In his book First Democracy, +Paul Woodruff argues for a set of seven democratic ideals (i.e. freedom, harmony, the rule of law, natural equality, citizen wisdom, reasoning without knowledge, and education) and their value for communities and institutions. Using ancient Athens as a model, he describes each of these principles and then asserts that they still have relevance and value for contemporary political systems.
I'm only one chapter into the book, so I won't say any more about Woodruff's argument, but I am particularly interested in his chapter on citizen wisdom, because it seems to address a question that I've written about in a past post, specifically, the role of "non-experts" in making decisions about public education. Woodruff uses the term "ordinary citizen" in reference to this group who have no formal training or expertise in particular aspects of government.

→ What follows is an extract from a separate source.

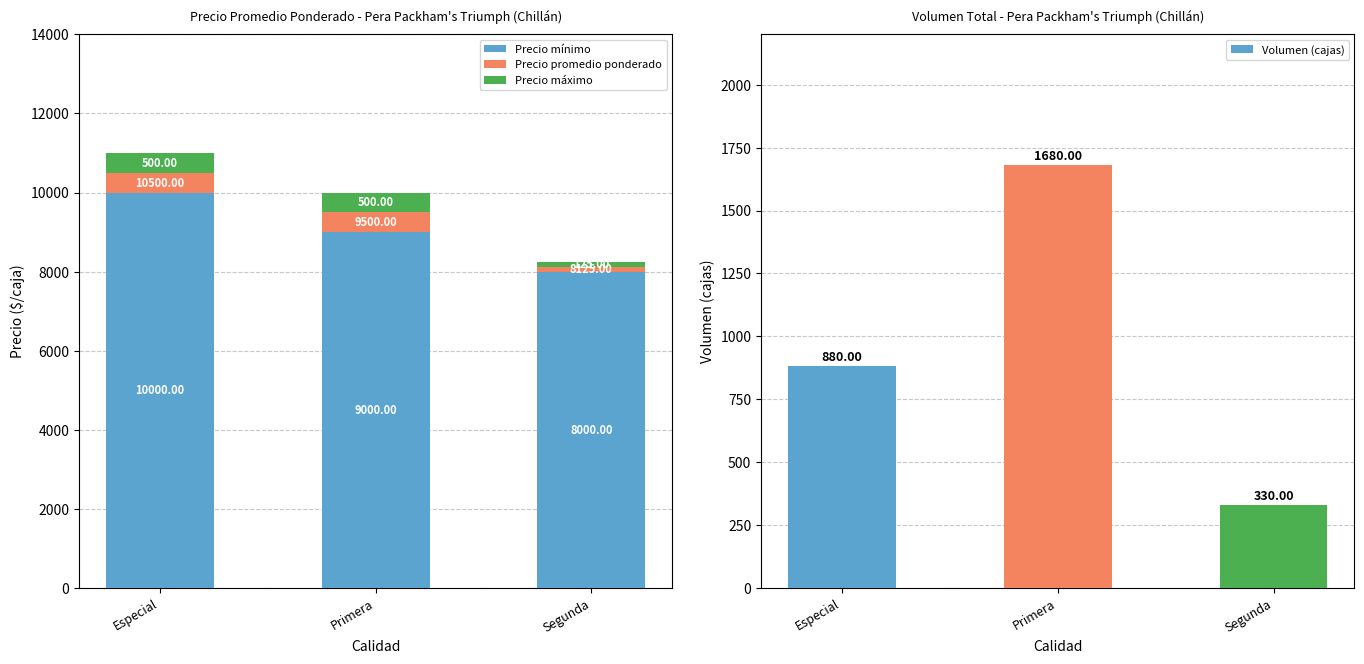

At which label does Precio promedio ponderado reach its minimum?

Segunda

In the 2011 post that I linked to above, I raised the question of when we should involve ordinary citizens and when to tap into "expertise" when addressing educational problems or challenges. I can't say that I am any more clear about that question as I write this post more than two years later. However, Woodruff's introductory chapter has made me wonder about this question again in light of what he asserts about democracy.
First and foremost, he points out that voting, majority rule, and elected representation do not constitute democracy. So, my previous argument that ordinary citizens are democratically involved in making educational decisions because they vote for elected representatives is flawed and I readily admit that. For Woodruff, a "true democracy" is one where all adults are free to have a voice, join the conversation about key issues, and play a role in the decision-making process.
This sounds great on paper. How could someone disagree that all members of a community should have their voices heard and be involved in the workings of government? At the risk of being labeled un-democratic or anti-American (which is a particular risk where I live) I'll admit that, when it comes to decisions about public education, this idea scares me. Quite frankly, I'm not sure that everyone in Provo or Utah County, or Utah, has the experience and knowledge necessary to make informed decisions about our schools. It's not lost on me that, in saying that, I sound incredibly arrogant.
It's important to understand where my biases lie and where they come from. I have taught in public schools in two districts in Utah, I work in an educational setting now (higher education), and I consider myself somewhat of a "scholar" when it comes to educational issues because of my graduate training. So, naturally, I view education and learning as complex and nuanced ideas that are easily misunderstood. Accordingly, I'm leery of letting just anyone have a strong voice when it comes to decisions about these issues.
At the same time, I also acknowledge that educational expertise (like any form of expertise) has the potential to lead to blindness and catastrophic mistakes. So, I'm interested in exploring ways that both experts and ordinary citizens can productively participate together in making decisions about public education. So, how do we do it?
I don't yet have any good answers. Instead, I have a related question that might help to extend this discussion: How should ordinary citizens prepare themselves to participate in this process?
I wrote out a really incoherent response to that question but the longer I wrote, the more uncertain I became. So, I'll spare readers from the pain of reading those ramblings. Instead, I'll finish with a final assertion and a plea for help.
Ultimately, democracy requires a lot of those who participate in it. So, for those of us who want to participate in making decisions about schools, we need to be willing to do more work than we've done in the past to be prepared to participate in meaningful and informed ways.
So, here's the plea, what should ordinary citizens be doing to prepare themselves to participate in decision-making about schools? And, how can "experts" assist and support citizens in those efforts?
Again, I've struggled to know how to answer this question. In fact, because these are all such complex questions, this has been one of the most difficult posts I've ever written because I don't have any good answers.